2 Geological setting

The Khewari and Gambat blocks, which are the primary focus of this research study, span over 1625.36 square kilometers and are in the Khairpur and Nawabshah districts of the Sindh Province of Pakistan. The region is situated near the boundary of the Central and Southern Indus Basins. To be more specific, it is located on Jacobabad-Khairpur High (Figure 1). The width of the Southern Indus Basin is about 250 km and is surrounded on the east by the Thar desert and on the west by fold and thrust belts. The Southern Indus Basin remained tectonically stable throughout the Mesozoic time. The intensity of folding increases westward and is most prominent in the heavily folded and faulted portions of the axial fold and thrust belt (Zaigham and Mallick, 2000). Multiple structural highs are present in the southern part of the Indus Basin. These highs may be seen in Jacobabad, Mari-Kandhkot, Hyderabad, Khairpur, and Sibi districts. Previous researchers including Wadia (1953), Krishnan (1960), Gansser (1979), Kazmi and Rana, (1982), and Kazmi and Jan, (1997) believe that these highs are surface fingerlike expansions of the Indian shield.

:: DATA SHOWN ::
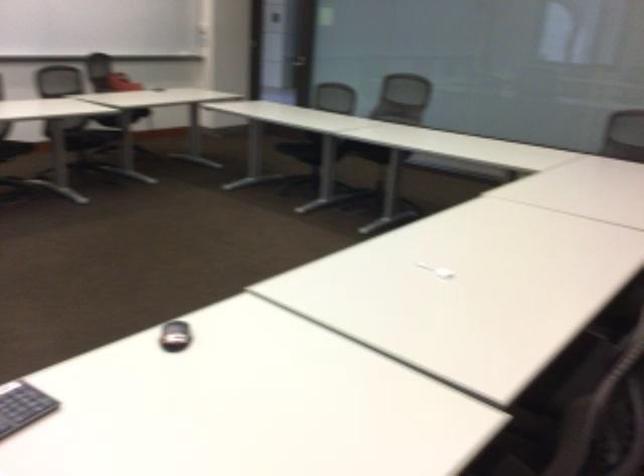
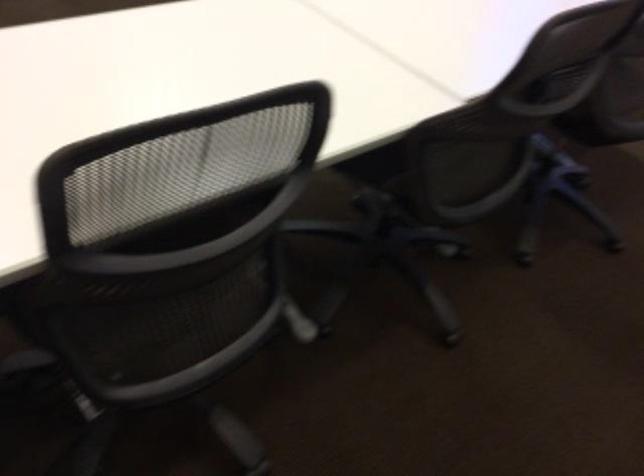
Question: The images are taken continuously from a first-person perspective. In which direction are you moving?

Choices:
 (A) Left
 (B) Right
 (C) Forward
 (D) Backward

Answer: (D)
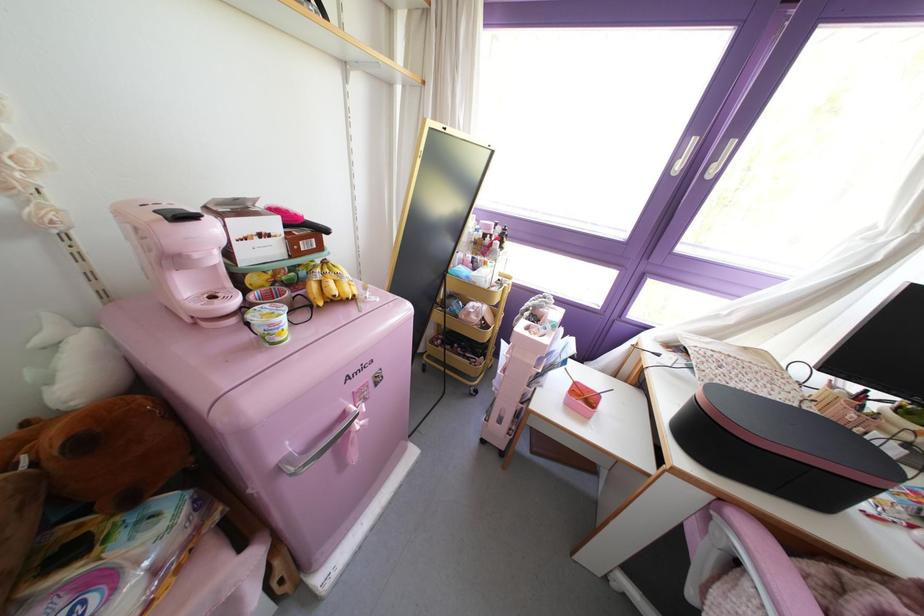
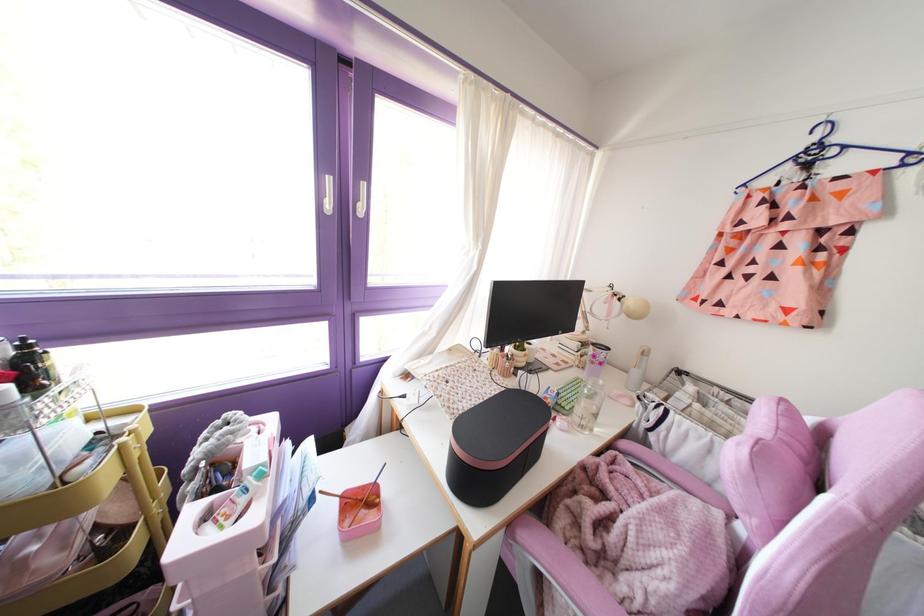
Find the pixel in the second image that matches [677,167] in the first image.

(329, 205)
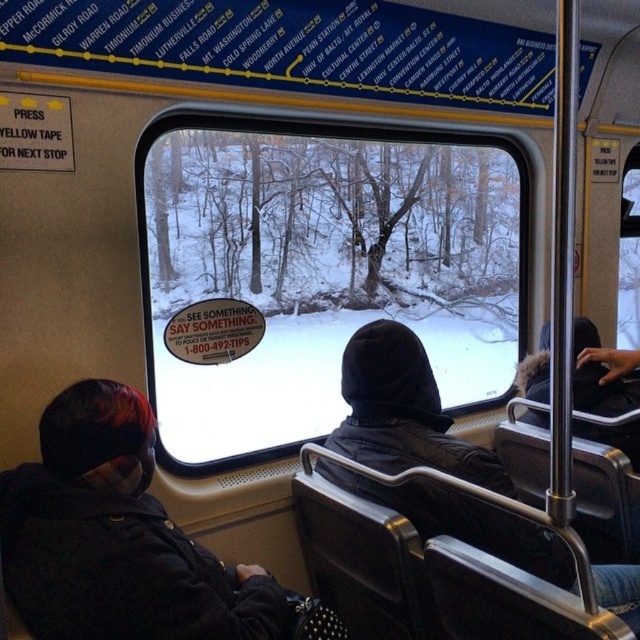
You are inside the transit vehicle and want to know which of the two points, point (76, 531) or point (396, 465), is nearer to you. Based on the scene description, which point is closer?

Point (76, 531) is closer to the camera than point (396, 465), so it is the nearer one.

You are a passenger on this vehicle and want to move from the dark gray jacket at lower left to the black leather jacket at center. How much space is there between them?

The dark gray jacket at lower left is 25.15 inches away from the black leather jacket at center.

You are a passenger on a winter bus ride and want to look outside through the transparent glass window at center. However, your view is blocked by the black leather jacket at center. Can you move the jacket to see outside?

The transparent glass window at center is above the black leather jacket at center, so you can simply look over the jacket to see outside without needing to move it.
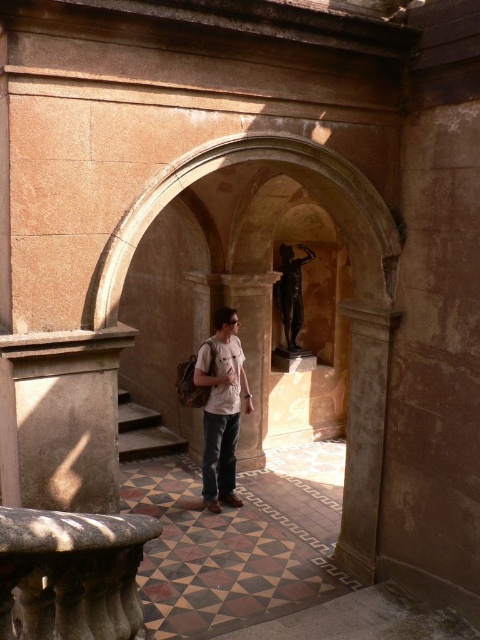
Who is taller, white cotton shirt at center or smooth stone stairs at center?

Standing taller between the two is white cotton shirt at center.

Who is lower down, white cotton shirt at center or smooth stone stairs at center?

smooth stone stairs at center

The image size is (480, 640). I want to click on white cotton shirt at center, so coord(222,410).

Is marble balustrade at lower left below white cotton shirt at center?

Yes.

Who is more forward, (86, 609) or (204, 422)?

Point (86, 609)

You are a GUI agent. You are given a task and a screenshot of the screen. Output one action in this format:
    pyautogui.click(x=<x>, y=<y>)
    Task: Click on the marble balustrade at lower left
    The height and width of the screenshot is (640, 480).
    Given the screenshot: What is the action you would take?
    pyautogui.click(x=72, y=572)

Who is shorter, marble balustrade at lower left or bronze statue at center?

With less height is marble balustrade at lower left.

Can you confirm if marble balustrade at lower left is thinner than bronze statue at center?

Yes.

Which is in front, point (71, 560) or point (300, 244)?

Point (71, 560) is in front.

Identify the location of marble balustrade at lower left. This screenshot has width=480, height=640. (72, 572).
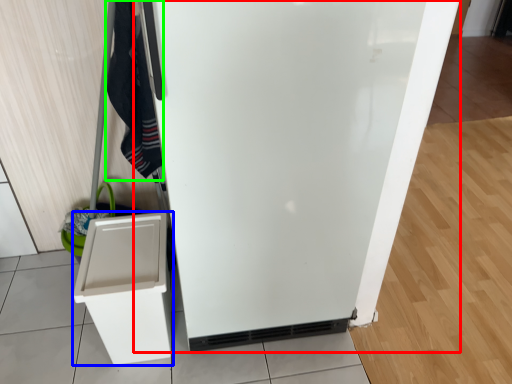
Question: Considering the real-world distances, which object is closest to refrigerator (highlighted by a red box)? cabinetry (highlighted by a blue box) or clothing (highlighted by a green box).

Choices:
 (A) cabinetry
 (B) clothing

Answer: (A)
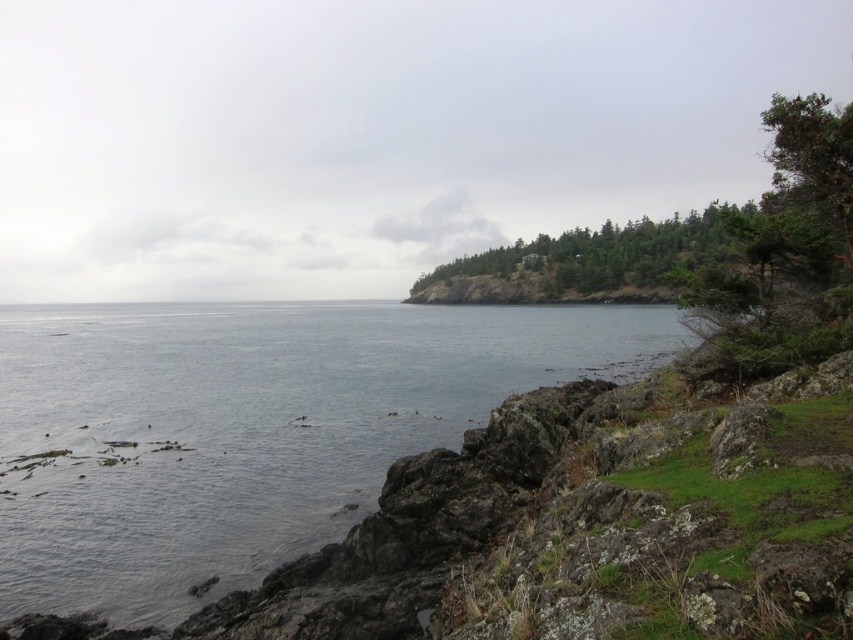
Is clear water at lower left smaller than green textured tree at upper right?

Yes, clear water at lower left is smaller than green textured tree at upper right.

Can you confirm if clear water at lower left is shorter than green textured tree at upper right?

Yes, clear water at lower left is shorter than green textured tree at upper right.

What do you see at coordinates (250, 428) in the screenshot?
I see `clear water at lower left` at bounding box center [250, 428].

Find the location of a particular element. The height and width of the screenshot is (640, 853). clear water at lower left is located at coordinates (250, 428).

Who is more forward, (53, 368) or (715, 244)?

Point (53, 368)

Based on the photo, between clear water at lower left and green leafy trees at upper right, which one has less height?

With less height is clear water at lower left.

Locate an element on the screen. The width and height of the screenshot is (853, 640). clear water at lower left is located at coordinates (250, 428).

Can you confirm if green textured tree at upper right is thinner than green leafy trees at upper right?

Yes.

Locate an element on the screen. Image resolution: width=853 pixels, height=640 pixels. green textured tree at upper right is located at coordinates (782, 253).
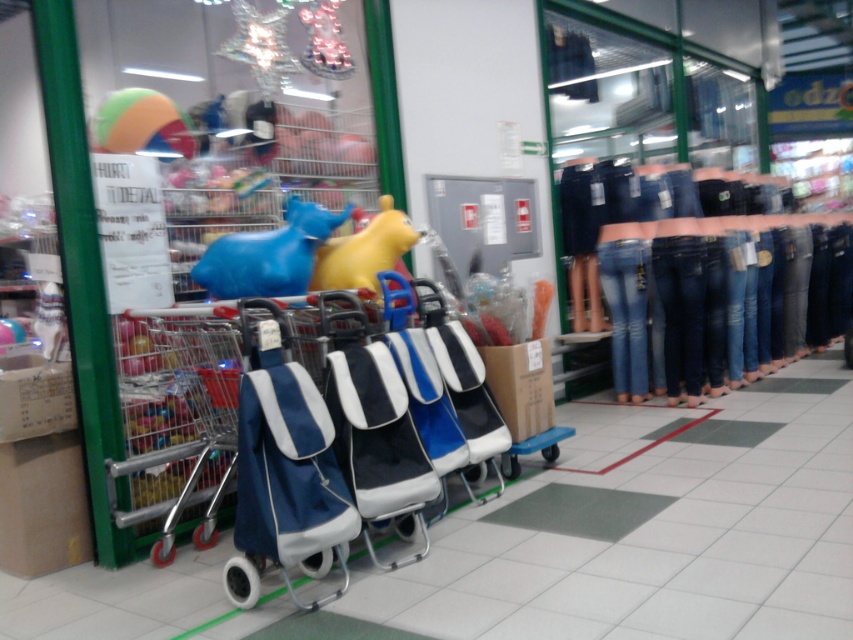
From the picture: You are a customer in the store and want to pick up the blue rubber horse at center and the denim at center. Which item will you reach first?

The blue rubber horse at center is closer to you than the denim at center, so you will reach the blue rubber horse at center first.

You are standing in the retail store and see the blue rubber horse at center. If you take two steps forward, will you be closer to it than 2 meters?

The blue rubber horse at center is 2.90 meters away from viewer. Taking two steps forward would reduce the distance, but unless each step covers at least 0.5 meters, you might still be more than 2 meters away. However, average step length is about 0.76 meters, so two steps would bring you to approximately 2.90 minus 1.52 meters equals 1.38 meters, which is closer than 2 meters.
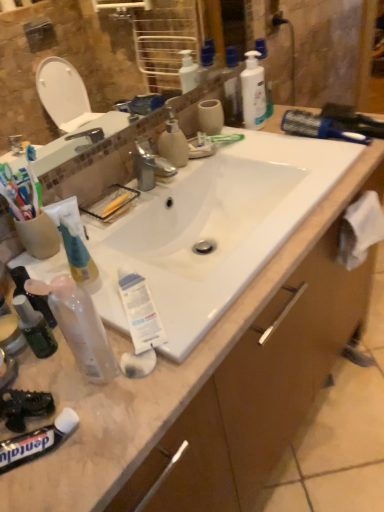
Question: Should I look upward or downward to see translucent plastic mouthwash at lower left?

Choices:
 (A) up
 (B) down

Answer: (B)

Question: Which direction should I rotate to look at matte plastic soap dispenser at center, the 2th cleaning product when ordered from right to left?

Choices:
 (A) right
 (B) left

Answer: (B)

Question: Is translucent plastic bottles at upper center, marked as the first toiletry in a top-to-bottom arrangement, next to brown wood drawer at lower right?

Choices:
 (A) no
 (B) yes

Answer: (A)

Question: Considering the relative sizes of translucent plastic bottles at upper center, acting as the 2th toiletry starting from the front, and brown wood drawer at lower right in the image provided, is translucent plastic bottles at upper center, acting as the 2th toiletry starting from the front, shorter than brown wood drawer at lower right?

Choices:
 (A) no
 (B) yes

Answer: (A)

Question: Can you confirm if translucent plastic bottles at upper center, acting as the 2th toiletry starting from the front, is smaller than brown wood drawer at lower right?

Choices:
 (A) yes
 (B) no

Answer: (A)

Question: Does translucent plastic bottles at upper center, which is the 1th toiletry from back to front, have a lesser width compared to brown wood drawer at lower right?

Choices:
 (A) yes
 (B) no

Answer: (A)

Question: Is translucent plastic bottles at upper center, the second toiletry from the bottom, far away from brown wood drawer at lower right?

Choices:
 (A) yes
 (B) no

Answer: (A)

Question: Is translucent plastic bottles at upper center, marked as the first toiletry in a top-to-bottom arrangement, bigger than brown wood drawer at lower right?

Choices:
 (A) yes
 (B) no

Answer: (B)

Question: Considering the relative sizes of translucent plastic bottles at upper center, marked as the first toiletry in a top-to-bottom arrangement, and white glossy bottle at upper right, acting as the 2th cleaning product starting from the front, in the image provided, is translucent plastic bottles at upper center, marked as the first toiletry in a top-to-bottom arrangement, thinner than white glossy bottle at upper right, acting as the 2th cleaning product starting from the front,?

Choices:
 (A) no
 (B) yes

Answer: (A)

Question: Can you confirm if translucent plastic bottles at upper center, which is the 1th toiletry from back to front, is positioned to the left of white glossy bottle at upper right, positioned as the 2th cleaning product in bottom-to-top order?

Choices:
 (A) no
 (B) yes

Answer: (B)

Question: Can you confirm if translucent plastic bottles at upper center, which is the 1th toiletry from back to front, is smaller than white glossy bottle at upper right, the second cleaning product in the left-to-right sequence?

Choices:
 (A) no
 (B) yes

Answer: (B)

Question: From the image's perspective, is translucent plastic bottles at upper center, which is the 1th toiletry from back to front, beneath white glossy bottle at upper right, acting as the 2th cleaning product starting from the front?

Choices:
 (A) yes
 (B) no

Answer: (B)

Question: Can you confirm if translucent plastic bottles at upper center, acting as the 2th toiletry starting from the front, is taller than white glossy bottle at upper right, positioned as the first cleaning product in back-to-front order?

Choices:
 (A) no
 (B) yes

Answer: (B)

Question: From the image's perspective, is translucent plastic bottles at upper center, the 2th toiletry positioned from the left, located above white glossy bottle at upper right, the second cleaning product in the left-to-right sequence?

Choices:
 (A) no
 (B) yes

Answer: (B)

Question: Can you confirm if white glossy bottle at upper right, positioned as the 2th cleaning product in bottom-to-top order, is smaller than transparent plastic spray bottle at lower left, the 2th toiletry when ordered from right to left?

Choices:
 (A) yes
 (B) no

Answer: (B)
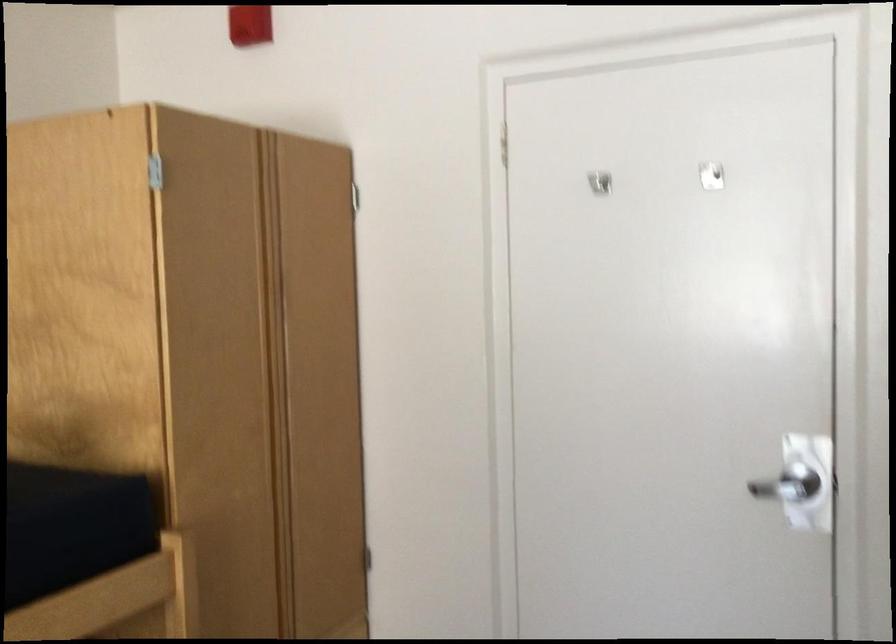
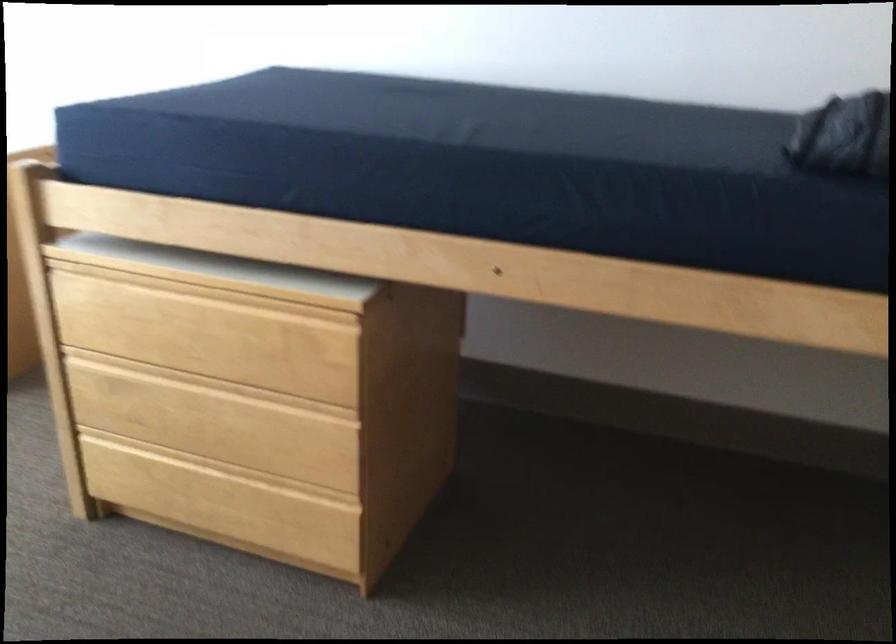
The images are taken continuously from a first-person perspective. In which direction is your viewpoint rotating?

The camera rotated toward left-down.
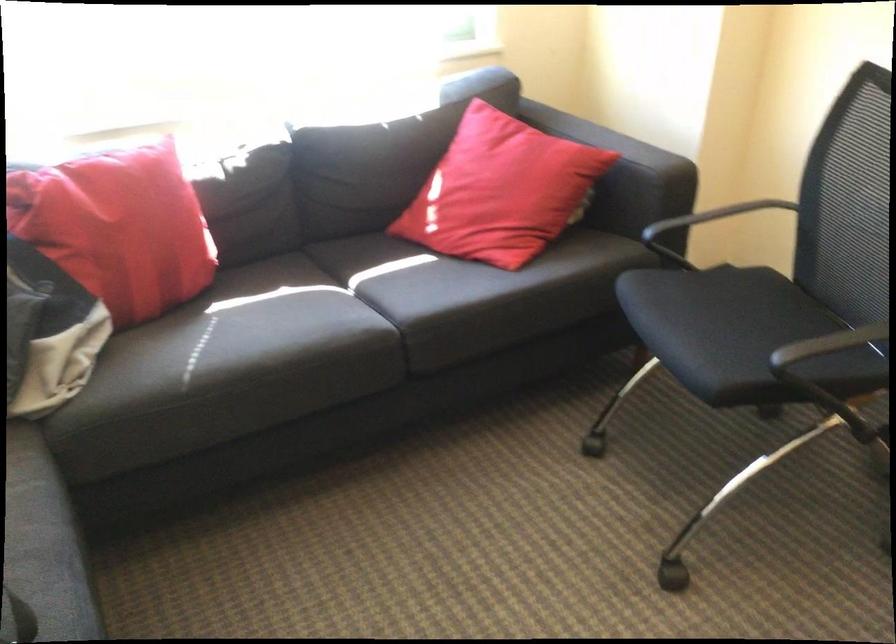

:: THE EXERCISE ::
Copy the geological setting text word for word, from start to finish.

:: OUTPUT BELOW ::
2 Geological setting

The Khewari and Gambat blocks, which are the primary focus of this research study, span over 1625.36 square kilometers and are in the Khairpur and Nawabshah districts of the Sindh Province of Pakistan. The region is situated near the boundary of the Central and Southern Indus Basins. To be more specific, it is located on Jacobabad-Khairpur High (Figure 1). The width of the Southern Indus Basin is about 250 km and is surrounded on the east by the Thar desert and on the west by fold and thrust belts. The Southern Indus Basin remained tectonically stable throughout the Mesozoic time. The intensity of folding increases westward and is most prominent in the heavily folded and faulted portions of the axial fold and thrust belt (Zaigham and Mallick, 2000). Multiple structural highs are present in the southern part of the Indus Basin. These highs may be seen in Jacobabad, Mari-Kandhkot, Hyderabad, Khairpur, and Sibi districts. Previous researchers including Wadia (1953), Krishnan (1960), Gansser (1979), Kazmi and Rana, (1982), and Kazmi and Jan, (1997) believe that these highs are surface fingerlike expansions of the Indian shield.